-- Data under study follows --

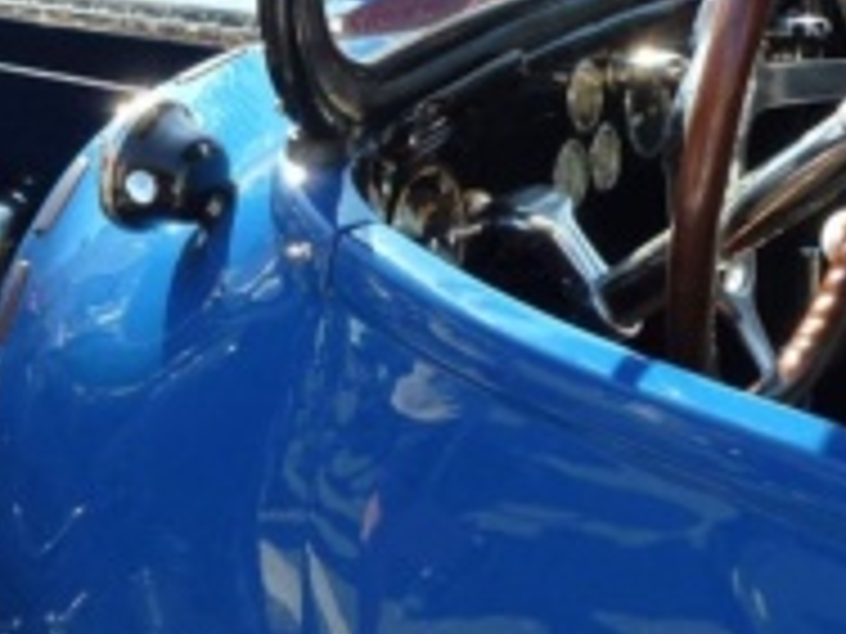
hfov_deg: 29.3
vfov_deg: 22.9
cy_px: 281
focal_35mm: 64
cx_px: 117
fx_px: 1564
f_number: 4
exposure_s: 1/200
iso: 160
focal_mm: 4.3
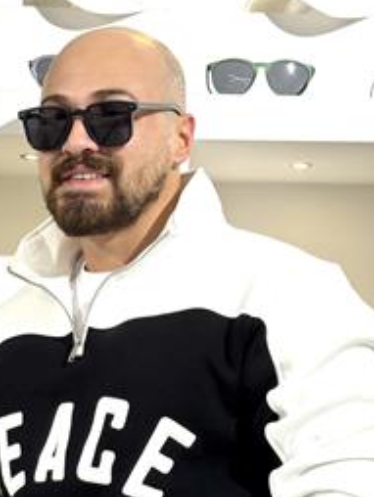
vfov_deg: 21.7
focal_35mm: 88
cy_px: 448
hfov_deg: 16.8
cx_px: 157
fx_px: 1266
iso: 64
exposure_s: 1/100
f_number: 1.78
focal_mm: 6.76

-- Data under study concluded --

§ Task instructions
Down to the last line, return the entries above exactly, with no pictures.

§ Output of the exercise
hfov_deg: 29.3
vfov_deg: 22.9
cy_px: 281
focal_35mm: 64
cx_px: 117
fx_px: 1564
f_number: 4
exposure_s: 1/200
iso: 160
focal_mm: 4.3
vfov_deg: 21.7
focal_35mm: 88
cy_px: 448
hfov_deg: 16.8
cx_px: 157
fx_px: 1266
iso: 64
exposure_s: 1/100
f_number: 1.78
focal_mm: 6.76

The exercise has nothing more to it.